23 Nisan 2019

II. Bayezit Dönemine Genel Bir Bakış

Dilara Kahyaoğlu

[Metnin sonunda Bayezit isminin yazılış problemiyle ilgili bir not var. Bkz.]

II. Bayezit Camii
Şehzadeliğinde Amasya-Sivas-Tokat bölge valiliği görevini yürüten Bayezit[1]padişah olana kadar 27 yıl Amasya kentinde oturmuştur. Arada seferlere katılmış ve babasının koyduğu vergileri bu bölgelerde uygulamaması nedeniyle halkın sempatisini toplamış, Amasya’da yarı mistik, yarı şairane saray muhitinde afyon ve içki bağımlısı olmuştur. Bu yüzden Fatih, onu sefahate alıştıran Abdurrahman Efendi’nin öldürülmesini emretmiş ama Bayezit, onun kaçıp gizlenmesini sağlamıştır. Bütün bunların yanında Otlukbeli Savaşında beceriksizlik göstermesi, iyice gözden düşmesine neden olmuştu. Sonuç olarak taht umudunu yitiren ve gözden düşen Bayezit’e şans rüzgarı gülmüş ve Cem Sultan’dan önce İstanbul’a gelerek tahta oturmuştur. Bu tahta geçiş öyküsün ardında saray içinde dönen iktidar mücadelesinin etken olduğunu unutmamak gerekir.
Fatih’in vezir-i azamı Karamani Mehmed Paşa, Cem Sultanı tahta geçirmekten yanaydı ama yeniçeri isyanı çıkınca veya çıkartılınca, kendi canından olduğu gibi isteğini de gerçekleştiremedi. Söz konusu olan ayaklanma sırasında Fatih’in doktoru Yahudi Yakup Paşa da öldürülmüş, Yahudi mahalleleri, Venedikli ve Floransalı tüccarların mağazaları yağmalanmıştır. 
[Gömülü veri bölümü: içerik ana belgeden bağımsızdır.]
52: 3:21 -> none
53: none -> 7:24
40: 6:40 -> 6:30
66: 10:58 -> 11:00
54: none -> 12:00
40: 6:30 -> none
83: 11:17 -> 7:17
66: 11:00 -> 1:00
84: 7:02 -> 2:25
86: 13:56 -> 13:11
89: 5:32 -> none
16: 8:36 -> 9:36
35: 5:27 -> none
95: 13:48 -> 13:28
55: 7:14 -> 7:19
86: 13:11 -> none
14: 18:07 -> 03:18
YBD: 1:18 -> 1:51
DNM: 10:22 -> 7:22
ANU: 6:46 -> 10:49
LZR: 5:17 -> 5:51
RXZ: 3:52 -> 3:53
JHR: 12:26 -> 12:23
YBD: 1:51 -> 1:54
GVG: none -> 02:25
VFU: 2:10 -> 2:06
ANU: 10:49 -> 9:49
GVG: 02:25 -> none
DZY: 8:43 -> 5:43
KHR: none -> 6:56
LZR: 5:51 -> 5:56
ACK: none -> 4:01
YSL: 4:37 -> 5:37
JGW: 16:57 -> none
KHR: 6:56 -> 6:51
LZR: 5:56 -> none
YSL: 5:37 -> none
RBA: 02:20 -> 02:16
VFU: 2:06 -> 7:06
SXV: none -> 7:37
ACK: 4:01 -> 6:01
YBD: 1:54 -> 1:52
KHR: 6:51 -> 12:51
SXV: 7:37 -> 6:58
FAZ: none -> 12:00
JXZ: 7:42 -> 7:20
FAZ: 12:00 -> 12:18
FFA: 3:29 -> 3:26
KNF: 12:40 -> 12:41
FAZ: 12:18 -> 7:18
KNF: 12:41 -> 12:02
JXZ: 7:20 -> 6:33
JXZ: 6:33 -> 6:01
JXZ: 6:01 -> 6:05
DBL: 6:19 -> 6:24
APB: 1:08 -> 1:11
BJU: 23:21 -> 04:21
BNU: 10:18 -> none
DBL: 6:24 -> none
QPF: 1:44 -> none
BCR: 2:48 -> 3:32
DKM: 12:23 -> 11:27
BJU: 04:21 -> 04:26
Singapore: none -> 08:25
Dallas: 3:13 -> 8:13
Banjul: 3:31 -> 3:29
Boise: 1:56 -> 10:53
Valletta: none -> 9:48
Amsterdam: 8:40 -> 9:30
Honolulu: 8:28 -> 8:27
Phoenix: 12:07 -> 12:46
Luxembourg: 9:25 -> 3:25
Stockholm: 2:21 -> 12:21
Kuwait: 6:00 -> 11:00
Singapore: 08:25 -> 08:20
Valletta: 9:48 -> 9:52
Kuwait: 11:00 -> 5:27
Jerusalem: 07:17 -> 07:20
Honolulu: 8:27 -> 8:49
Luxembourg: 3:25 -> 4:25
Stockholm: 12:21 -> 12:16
Saltanat savıyla harekete geçen Cem Sultan ise yaptığı bütün mücadeleleri kaybedip Rodos şövalyelerine sığınmak durumunda kalınca II. Bayezit’in isteği doğrultusunda, şövalyeler tarafından İtalya’ya kaçırılmış, böylelikle bir iç olay, dış sorun haline gelmişti. II. Bayezit, Cem Sultan olayının sürdüğü 1495’e kadar Avrupa’ya karşı ödüncü politikalar izlemek durumunda kaldı. Rodos Şövalyelerine her yıl için 45 000 düka altın verdi.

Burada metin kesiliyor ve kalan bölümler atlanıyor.